Thereafter, the valve 72 is shifted to the position illustrated in FIG. 3 so that both the ports 61 and 66 are vented to atmosphere. Hence, the piston 18 shifts to the right to a position adjacent to the rear wall 14 of the cylinder under the action of the spring 38. Such movement of the piston 18 retracts the pin 26 in the sleeve 22 to a position adjacent to the forward end of the bore 48 in the insulator thus leaving an open space in the forward end of the sleeve. An electrical contact 84, shown as being a socket contact although it could be a pin contact, is then slidably inserted into the open forward end of the sleeve 22. The contact has a diameter less than the internal diameter of the sleeve. The contact is crimped to the bare portion (not shown) of an insulated wire 86. The contact has a pair of axially spaced outwardly extending flanges 88 defining an annular groove 90 therebetween. When the contact is inserted into the sleeve so that its forward end abuts the end of the pin 26, the groove 90 will be aligned with the retention flange 52 on the wall of the bore 48 in the insulator. Thus, the pin functions as a positioning stop for the contact. Normally the contact 84 will be inserted into the sleeve by hand, although this operation could be preformed automatically if desired. The contact is held in position in the sleeve and then the valve 70 is shifted to the position illustrated in FIG. 1 so that air pressure is applied from the source 58 to the left end of the cylinder 11, causing the piston 16 to shift rightward in the cylinder to the position illustrated in FIG. 1, thereby retracting the sleeve 22 in the bore 48, leaving the contact positioned within the bore as seen in FIG. 4. Retracting the sleeve in the bore allows the resilient retention flange 52 on the wall of the bore to expand into the groove 90 in the contact thereby fixedly positioning the contact within the bore. In addition, the sealing ribs 50 will firmly engage the insulated wire 86 to provide a seal therebetween.

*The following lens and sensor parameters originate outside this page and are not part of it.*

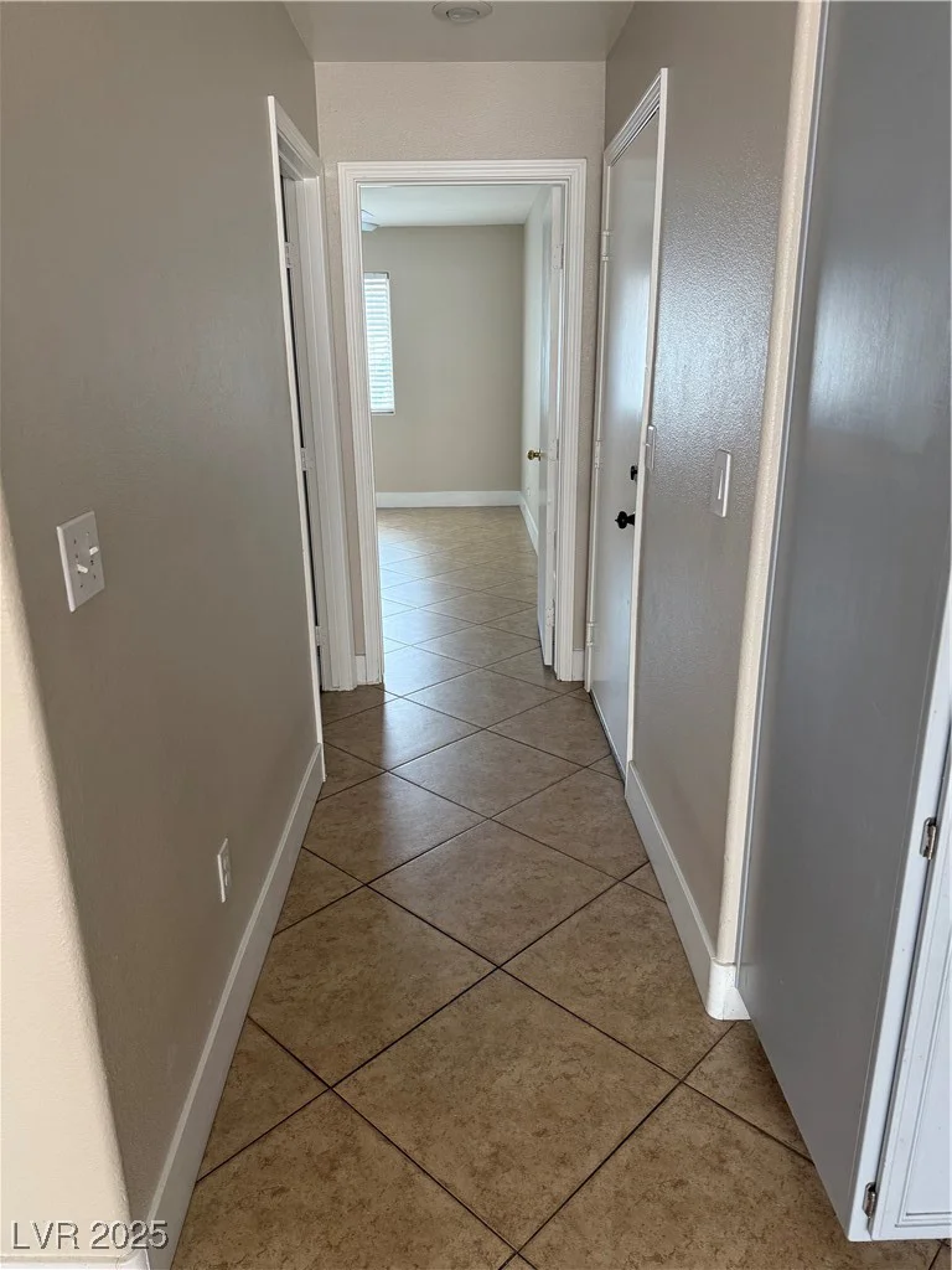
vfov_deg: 71.6
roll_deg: +0.9
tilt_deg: -18.1
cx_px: 476
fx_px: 880
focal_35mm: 24
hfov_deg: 56.8
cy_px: 635
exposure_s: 1/81
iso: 200
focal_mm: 6.76
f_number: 1.78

The valve 60 is now shifted to the position illustrated in FIG. 4 venting the line 59 to atmosphere through the vent 60' thereby allowing the clamping mechanism 54 to open under the force of a spring or the like, not shown, as illustrated in FIG. 4. Hence, the insulator may be removed from the guide 40, permitting a second insulator to be mounted on the guide for the insertion of a contact thereinto following the sequence of operations first described.

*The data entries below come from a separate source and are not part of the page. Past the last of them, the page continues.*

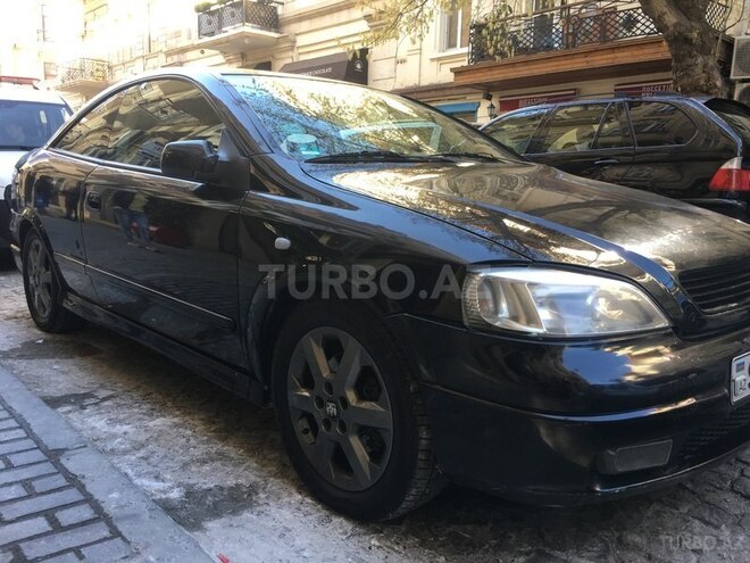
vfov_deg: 48.2
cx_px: 375
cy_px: 282
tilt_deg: -6.0
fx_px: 628
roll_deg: -0.5
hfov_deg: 61.7
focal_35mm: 29
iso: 40
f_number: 2.2
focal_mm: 4.15
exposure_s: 1/100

Thus, it is seen that by the present invention there is provided a method and apparatus for easily and rapidly inserting contacts into insulators without causing any damage to the insulator. While the pin 26 and sleeve 22 have been described as being actuated by air operated pistons, it will be appreciated that they could be actuated by hand, if desired. Furthermore, the valve system described herein is given by way of example only. Obviously, any form of valving arrangement may be utilized for actuating the pistons and clamping mechanism 54. For example, the valves 60, 70 and 72 could be incorporated within a single assembly. Other modifications and variations of the invention will be apparent to those skilled in the art.